> _About this task_:
From the records that follow, copy every line in which "with" appears.

BEGIN Task data

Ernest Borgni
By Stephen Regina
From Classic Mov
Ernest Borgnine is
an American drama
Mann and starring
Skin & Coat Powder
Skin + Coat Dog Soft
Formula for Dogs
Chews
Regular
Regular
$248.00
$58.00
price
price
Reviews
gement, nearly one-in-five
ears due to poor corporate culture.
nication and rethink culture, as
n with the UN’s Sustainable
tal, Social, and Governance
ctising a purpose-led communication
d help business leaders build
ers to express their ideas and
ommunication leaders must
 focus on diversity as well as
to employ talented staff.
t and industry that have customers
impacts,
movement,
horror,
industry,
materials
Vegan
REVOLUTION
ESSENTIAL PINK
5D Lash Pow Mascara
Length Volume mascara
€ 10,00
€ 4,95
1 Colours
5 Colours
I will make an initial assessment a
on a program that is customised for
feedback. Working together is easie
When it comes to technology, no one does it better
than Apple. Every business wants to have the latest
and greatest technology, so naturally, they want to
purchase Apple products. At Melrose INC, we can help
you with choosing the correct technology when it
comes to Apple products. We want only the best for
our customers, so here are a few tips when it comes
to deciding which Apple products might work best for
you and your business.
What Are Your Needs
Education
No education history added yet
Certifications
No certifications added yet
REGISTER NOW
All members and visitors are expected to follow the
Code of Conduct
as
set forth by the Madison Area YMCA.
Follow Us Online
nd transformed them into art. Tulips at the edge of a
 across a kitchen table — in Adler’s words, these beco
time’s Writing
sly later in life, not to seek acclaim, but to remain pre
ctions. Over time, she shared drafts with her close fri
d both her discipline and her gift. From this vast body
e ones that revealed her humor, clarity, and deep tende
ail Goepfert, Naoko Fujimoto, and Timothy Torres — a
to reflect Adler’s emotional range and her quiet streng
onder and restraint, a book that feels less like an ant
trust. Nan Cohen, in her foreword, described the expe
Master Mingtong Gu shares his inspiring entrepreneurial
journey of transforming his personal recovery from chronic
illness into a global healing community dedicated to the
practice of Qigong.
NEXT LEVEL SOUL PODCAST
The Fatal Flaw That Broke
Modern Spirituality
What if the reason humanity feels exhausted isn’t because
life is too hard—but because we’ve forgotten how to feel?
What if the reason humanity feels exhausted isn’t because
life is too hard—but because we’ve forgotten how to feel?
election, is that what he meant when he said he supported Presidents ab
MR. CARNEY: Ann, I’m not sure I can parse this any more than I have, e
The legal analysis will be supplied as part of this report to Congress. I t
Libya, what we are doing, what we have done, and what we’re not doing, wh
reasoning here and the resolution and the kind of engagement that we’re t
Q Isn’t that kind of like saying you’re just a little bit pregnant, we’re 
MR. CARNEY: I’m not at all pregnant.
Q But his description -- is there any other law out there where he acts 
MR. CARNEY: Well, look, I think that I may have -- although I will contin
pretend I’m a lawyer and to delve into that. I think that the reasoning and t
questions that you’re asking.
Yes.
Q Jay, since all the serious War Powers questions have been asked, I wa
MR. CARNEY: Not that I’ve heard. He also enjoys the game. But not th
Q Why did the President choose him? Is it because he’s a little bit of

END Task data

> _Your response_:
n with the UN’s Sustainable
you with choosing the correct technology when it
ctions. Over time, she shared drafts with her close fri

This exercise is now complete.